Analyst 3+ in RE - Comm:

can you explain the last paragraph? how much equity is contributing? isn’t he the GP? does he actually not bear any of the financial liabilities? lucky guy.

Sorry, of course he's got bad boy guarantees, enviro, etc.

But the general model for development is that the GP puts in ~10% of the equity. Obviously that isn't a hard and fast rule or anything, but it generally is enough to keep GPs honest when it comes to making financially sound decisions. There was another thread, recently, that was showing the incredibly complex capital stack at 111 W 57th.

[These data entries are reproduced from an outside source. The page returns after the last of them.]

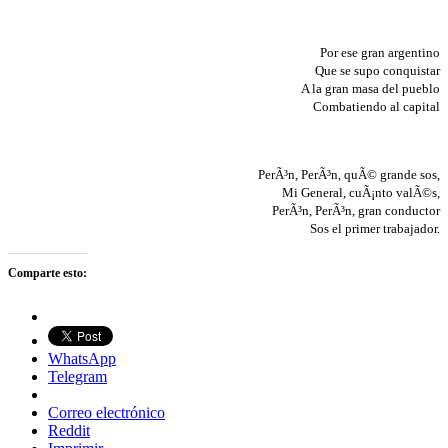
Por ese gran argentino
Que se supo conquistar
A la gran masa del pueblo
Combatiendo al capital
PerÃ³n, PerÃ³n, quÃ© grande sos,
Mi General, cuÃ¡nto valÃ©s,
PerÃ³n, PerÃ³n, gran conductor
Sos el primer trabajador.
Comparte esto:
WhatsApp
Telegram
Correo electrónico
Reddit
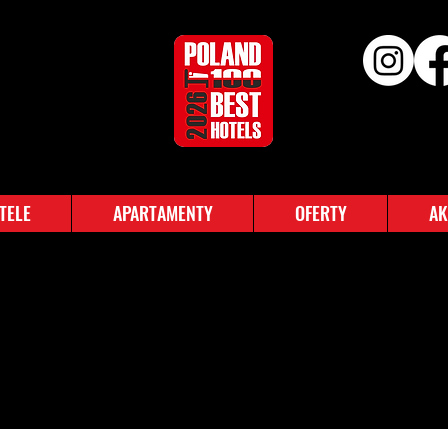
TELE
APARTAMENTY
OFERTY
AK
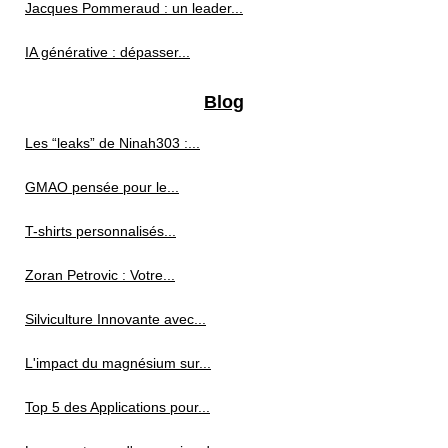
Jacques Pommeraud : un leader...
IA générative : dépasser...
Blog
Les “leaks” de Ninah303 :...
GMAO pensée pour le...
T-shirts personnalisés...
Zoran Petrovic : Votre...
Silviculture Innovante avec...
L'impact du magnésium sur...
Top 5 des Applications pour...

Basically what it means is Michael Stern will make money on the fees, which on a 9 figure project is a substantial amount of money, without having to put his own equity in. So he comes out ahead no matter what, he also gets the "prestige" of building a part of the city skyline, which is obviously a dream come true for any developer. But when the project inevitably goes bust (because the economics suck) he has no downside.

Imagine I have you $100 to go play roulette in a casino, and I told you you can take a 2% fee for every spin you play, and you get 20% of the winnings over a 2x or something like that. If you play it safe, and do what is smart for your financial backer, you're going to play something safe (I get that the analogy breaks down here because the odds should be roughly equal on every type of bet, which isn't the case in development) like reds, or odds, or whatever. But for Stern, it makes more sense to put it on 00, because his payout is enormous in that case and he has no downside risk. That is what he did at 111 W 57th. He sold his entire stake to various parties, kept most of the upside, and went for the home run project, because he makes tens if not hundreds of millions if it works. Anything in the middle doesn't really net him much: he is incentivized to make crazy gambles.

 

>But none of it matters, because he doesn't put equity into his propjects.

Absolutely key, similar to Trump, just lever up and get a lot of OPM.

>111 W 57th is and is going to be a disaster of epic proportions

It sure is pretty though. And the American Copper buildings are interesting, very few listings are posted online, but Streeteasy seems to show records that imply only half the building was leased up. Definitely not a great look.